La maison où une fillette de 10 ans a été poignardée à Uckange, en Moselle © TF1-LCI 
Fillette poignardée : la mère soupçonnée plutôt que son fils
L'affaire est si macabre qu'elle a été "signalée" au ministère de la Justice à Paris. La mère de la fillette de 10 ans poignardée samedi à Uckange, en Moselle, a reconnu mardi soir avoir elle-même porté le coup de couteau, selon une source proche de l'enquête. Un geste dont son fils âgé de 5 ans, s'était d'abord accusé, parce que, avait-il dit, sa soeur avait refusé de lui prêter sa console de jeux, et qui pourrait désormais valoir à la mère, âgée de 36 ans une mise en examen pour tentative d'infanticide. Elle a été placée en garde à vue mardi dans l'après-midi, peu avant une nouvelle perquisition au domicile familial.
Les soupçons de la justice se sont portés sur la mère après qu'un chirurgien de l'hôpital pour enfants de Nancy-Brabois, où la fillette est hospitalisée depuis trois jours, a conclu qu'"un enfant de 5 ans n'avait pas pu porter un coup (de couteau) d'une telle violence", a précisé la source proche de l'enquête. L'expertise médicale a montré qu'un poumon de la petite fille de 10 ans avait été "légèrement perforé" par le coup, selon cette source. Les enquêteurs ont alors interrogé une 2e fois la fillette qui, d'après la source, aurait fini par reconnaître que "c'est maman la cause".
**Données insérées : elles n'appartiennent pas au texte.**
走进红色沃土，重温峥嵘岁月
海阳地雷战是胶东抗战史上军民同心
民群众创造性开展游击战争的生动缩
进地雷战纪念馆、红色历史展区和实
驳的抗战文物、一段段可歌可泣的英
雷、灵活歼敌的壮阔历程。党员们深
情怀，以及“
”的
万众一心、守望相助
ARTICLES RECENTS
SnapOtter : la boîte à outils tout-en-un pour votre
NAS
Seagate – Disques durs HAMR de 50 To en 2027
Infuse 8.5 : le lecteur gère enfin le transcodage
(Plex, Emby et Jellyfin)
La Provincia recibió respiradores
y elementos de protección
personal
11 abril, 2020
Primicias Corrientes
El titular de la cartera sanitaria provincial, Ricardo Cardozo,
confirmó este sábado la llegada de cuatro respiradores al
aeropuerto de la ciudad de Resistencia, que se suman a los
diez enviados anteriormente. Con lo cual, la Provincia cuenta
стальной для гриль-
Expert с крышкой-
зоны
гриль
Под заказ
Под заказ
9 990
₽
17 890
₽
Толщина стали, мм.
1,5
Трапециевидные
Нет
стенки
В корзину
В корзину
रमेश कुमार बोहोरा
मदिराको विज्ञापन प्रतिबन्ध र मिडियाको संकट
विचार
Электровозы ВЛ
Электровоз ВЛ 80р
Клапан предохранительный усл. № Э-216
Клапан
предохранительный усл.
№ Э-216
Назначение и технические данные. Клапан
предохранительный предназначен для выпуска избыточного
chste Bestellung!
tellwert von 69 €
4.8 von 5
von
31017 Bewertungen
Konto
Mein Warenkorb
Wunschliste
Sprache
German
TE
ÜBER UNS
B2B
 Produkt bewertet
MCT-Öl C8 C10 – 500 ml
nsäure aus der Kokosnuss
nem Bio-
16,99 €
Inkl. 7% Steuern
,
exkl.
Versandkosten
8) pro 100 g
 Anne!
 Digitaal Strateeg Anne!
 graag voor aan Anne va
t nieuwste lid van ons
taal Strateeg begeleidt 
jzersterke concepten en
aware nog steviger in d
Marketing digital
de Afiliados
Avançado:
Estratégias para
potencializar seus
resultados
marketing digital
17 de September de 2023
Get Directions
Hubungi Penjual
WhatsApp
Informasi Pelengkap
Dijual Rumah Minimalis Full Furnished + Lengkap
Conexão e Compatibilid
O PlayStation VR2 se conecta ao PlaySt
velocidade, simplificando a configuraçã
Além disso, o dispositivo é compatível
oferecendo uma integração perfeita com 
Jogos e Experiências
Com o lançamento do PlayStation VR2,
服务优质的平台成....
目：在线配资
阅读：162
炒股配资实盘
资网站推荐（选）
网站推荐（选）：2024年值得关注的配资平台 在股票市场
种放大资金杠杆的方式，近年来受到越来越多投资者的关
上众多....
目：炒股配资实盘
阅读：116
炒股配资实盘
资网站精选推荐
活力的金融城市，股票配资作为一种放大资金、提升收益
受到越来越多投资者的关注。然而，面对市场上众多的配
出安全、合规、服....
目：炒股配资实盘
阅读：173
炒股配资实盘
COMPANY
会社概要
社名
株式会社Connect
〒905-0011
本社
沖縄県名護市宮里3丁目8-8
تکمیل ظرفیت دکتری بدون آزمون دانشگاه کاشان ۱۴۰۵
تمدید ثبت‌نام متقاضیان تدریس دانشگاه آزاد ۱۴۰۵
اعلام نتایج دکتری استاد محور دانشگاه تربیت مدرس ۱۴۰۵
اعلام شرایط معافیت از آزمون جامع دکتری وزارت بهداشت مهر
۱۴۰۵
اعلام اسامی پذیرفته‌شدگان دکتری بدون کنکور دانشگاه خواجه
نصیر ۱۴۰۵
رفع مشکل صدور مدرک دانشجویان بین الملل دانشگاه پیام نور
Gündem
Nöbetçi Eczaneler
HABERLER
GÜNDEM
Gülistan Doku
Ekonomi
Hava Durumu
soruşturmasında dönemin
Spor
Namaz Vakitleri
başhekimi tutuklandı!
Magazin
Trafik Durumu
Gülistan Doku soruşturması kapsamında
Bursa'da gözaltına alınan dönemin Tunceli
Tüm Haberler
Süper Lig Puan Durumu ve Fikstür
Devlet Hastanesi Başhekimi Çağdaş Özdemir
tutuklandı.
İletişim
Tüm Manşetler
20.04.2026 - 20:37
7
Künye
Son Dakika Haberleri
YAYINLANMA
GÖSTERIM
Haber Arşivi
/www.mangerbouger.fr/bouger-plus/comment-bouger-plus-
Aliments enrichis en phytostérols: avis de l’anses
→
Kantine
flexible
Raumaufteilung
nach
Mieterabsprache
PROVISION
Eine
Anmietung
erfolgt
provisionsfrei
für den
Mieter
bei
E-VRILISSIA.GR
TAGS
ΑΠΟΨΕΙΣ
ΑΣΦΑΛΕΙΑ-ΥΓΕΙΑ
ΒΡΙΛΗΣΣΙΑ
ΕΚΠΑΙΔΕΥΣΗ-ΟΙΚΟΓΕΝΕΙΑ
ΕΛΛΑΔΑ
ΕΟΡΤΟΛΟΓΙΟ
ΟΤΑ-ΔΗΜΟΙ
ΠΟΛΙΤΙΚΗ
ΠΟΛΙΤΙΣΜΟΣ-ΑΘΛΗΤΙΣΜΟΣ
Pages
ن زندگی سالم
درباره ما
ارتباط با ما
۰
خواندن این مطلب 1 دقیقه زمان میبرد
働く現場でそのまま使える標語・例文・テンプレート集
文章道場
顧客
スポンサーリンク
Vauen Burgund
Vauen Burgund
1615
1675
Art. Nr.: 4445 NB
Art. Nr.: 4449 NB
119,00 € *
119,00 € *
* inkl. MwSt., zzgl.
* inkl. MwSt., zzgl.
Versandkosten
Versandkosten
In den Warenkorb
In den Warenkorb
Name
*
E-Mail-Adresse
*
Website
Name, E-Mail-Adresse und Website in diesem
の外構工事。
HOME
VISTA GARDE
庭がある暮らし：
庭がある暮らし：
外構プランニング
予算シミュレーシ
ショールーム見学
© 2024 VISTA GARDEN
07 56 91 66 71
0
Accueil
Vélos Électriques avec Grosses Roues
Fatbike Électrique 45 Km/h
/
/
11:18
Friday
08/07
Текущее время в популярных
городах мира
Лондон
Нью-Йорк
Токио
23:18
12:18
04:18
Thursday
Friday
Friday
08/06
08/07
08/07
"Aucun organe vital n'a été touché"
Lundi, le petit frère de la fillette âgé de 5 ans avait déclaré aux enquêteurs qu'il avait poignardé sa soeur, pensant que le couteau dont il s'était servi "était un jouet" de dînette. "Je croyais que c'était un jouet. J'ai mis le couteau", a-t-il dit selon Le Républicain lorrain de mardi. Les gendarmes ont perquisitionné mardi après-midi le domicile familial où ils auraient trouvé des indices matériels ayant permis de faire porter les soupçons sur la mère, a indiqué une policière.
Samedi, la mère, serveuse au Luxembourg, avait confié ses deux enfants à des proches jusqu'à son retour du travail à 2h30. Elle avait déclaré aux gendarmes qu'elle avait laissé sur la table de la cuisine le couteau ayant servi au drame et avec lequel elle s'était préparé une collation. Vers 10h30, elle avait été réveillée par les cris de sa fille qu'elle avait découverte avec le couteau planté dans le thorax.
Selon des voisins interrogés à Uckange, les enfants paraissaient bien élevés en dépit de disputes fréquentes qui opposaient la mère à son ex-mari, d'origine albanaise. "Ces disputes avaient perturbé la fillette qui avait été signalée dans son école comme étant 'turbulente'", a affirmé l'un d'entre eux, Gérard S.. Se présentant comme un "ami de la famille", il a ajouté que "tout le monde se connaissait" dans ce quartier d'Uckange, commune de 8.000 habitants du bassin sidérurgique lorrain. La petite fille, qui avait perdu beaucoup de sang, se trouvait toujours mardi à l'hôpital pour enfants de Nancy-Brabois, "mais ses jours ne sont pas en danger, aucun organe vital n'a été touché", d'après Gérard Léonardi, le maire d'Uckange, commune de quelque 8.000 habitants du bassin sidérurgique lorrain.